Deus não poderia ser algo enganador e um não-ser, se fosse assim não teria criado as árvores, os homens e os animais segundo consta na história. É preciso deixar que toda criança possa falar e duvidar até mesmo da existência de Deus. Sim, a dúvida em relação a Deus deve ser aceita porque, segundo Descartes ele poderia ser algo enganador e a dúvida é o princípio do bom filósofo e da filosofia. A criança que duvidar da existência de Deus buscará respostas para tantas indagações ao seu respeito que não podem ser respondidas pelo homem.
Depois de muito comentar sobre as raízes das árvores podemos passar para o seu tronco explorando assim a física. Tudo ao nosso redor é física e passarmos a ensinar as crianças a importância dessa ciência. A física permite-nos conhecer as leis gerais da natureza que regulam o desenvolvimento dos processos que se verificam, tanto no universo circundante como no universo em geral. O objetivo da física consiste em descobrir as leis gerais da natureza e esclarecer, com base nelas, processos concretos. Os cientistas, à medida que se aproximam desse objetivo, vão compreendendo melhor o panorama grandioso e complexo da unidade universal da natureza.
O universo não é um conjunto simples de acontecimentos independentes, mas todos eles constituem manifestações evidentes do universo considerado como um todo. Milhões de acontecimentos físicos ocorrem a cada segundo no universo e nós nem percebemos esses movimentos e transformações que podem ser explosões de estrelas, novos surgimentos de galáxias, asteroides se aproximando da terra e tantos outros elementos em nossa volta que se misturam ao nosso dia a dia e passam despercebidos por nós e pelas crianças que na maioria das vezes estão preocupadas com as tarefas escolares que achamos mais necessárias aos seus conhecimentos que são a matemática e a língua portuguesa. Na verdade, todas as ciências são necessárias às crianças e deveríamos permitir que elas escolhessem quais gostariam de estudar.
Nos galhos das árvores encontramos as demais ciências e podemos pendurá-las neles para mostrar as crianças o quanto são muitas e quais as que mais elas gostariam de aprender.
Nesses galhos podemos encontrar a moral que é bastante valiosa para os nossos dias atuais. Questionar as crianças o que elas conhecem da moral e para que ela serve, o que nos torna melhores quando usamos da moral e quando somos moralistas. Importante mostrar que as árvores possuem muitos galhos e que novas ciências estão sempre a surgirem com os estudos dos homens. Falar das crianças sobre a moral necessária para as boas relações sociais, fruto da sociologia a qual tanto aspiramos.

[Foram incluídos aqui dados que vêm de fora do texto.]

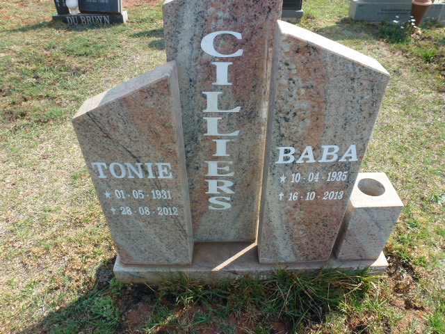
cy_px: 167
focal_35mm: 24
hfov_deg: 71.6
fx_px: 309
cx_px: 222
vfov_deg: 56.8
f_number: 4
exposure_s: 1/250
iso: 100
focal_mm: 4.3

A árvore cartesiana tenta explicar a filosofia, mas o professor pode tentar explicar outros conhecimentos com base no exemplo de Descartes. Também deve ser aproveitado o momento do estudo das partes das árvores para explorar cada uma delas e as suas importâncias e benefícios para os homens.

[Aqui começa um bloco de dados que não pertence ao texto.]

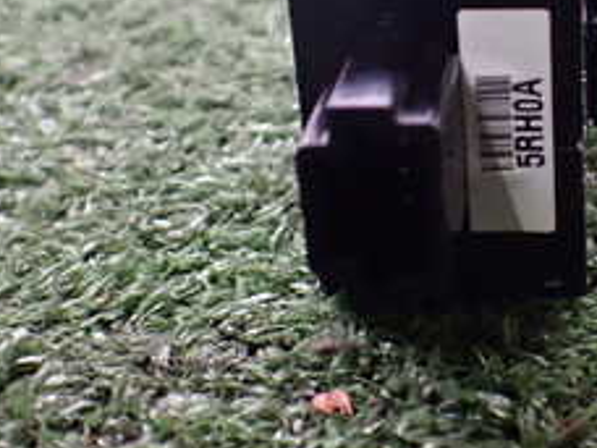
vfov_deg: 18.6
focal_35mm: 79
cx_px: 450
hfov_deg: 24.4
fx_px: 1362
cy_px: 128
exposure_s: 1/80
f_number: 2.3
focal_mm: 5.4
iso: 800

Das raízes podemos fazer chás e remédios, do tronco podemos fazer muitas coisas como casas, o papel que usamos para escrever, fogueiras para nos aquecermos do frio e dos galhos podemos falar das suas importâncias para os pássaros e outros animais que dormem e fazem as suas casas nas árvores. Além de ir falando cada importância de as partes das árvores também falarmos das divisões criadas por Descartes. A dúvida move o homem.
Para finalizar deixo vocês com alguns versos do heterônimo de Fernando Pessoa, mais amado dos ativistas ambientais, Alberto Caeiro que nos diz “Que ideia tenho eu das cousas? / Que opinião tenho sobre as causas e os efeitos? / Que tenho eu meditado sobre Deus e a alma / E sobre a criação do Mundo?”
Que nós possamos ao redor de uma árvore, abraçados a elas ou sentados debaixo das suas copas pensarmos em que ideias temos sobre Deus, as coisas e a alma porque tudo é mistério para nós e para os cientistas ainda hoje. Se Deus existe que ele possa vir nos visitar e conversar um pouco conosco sentados à beira-mar ou à beira de um rio ouvindo o canto de um pássaro… o difícil é diferenciarmos o pássaro de Deus. Eu penso, logo existo!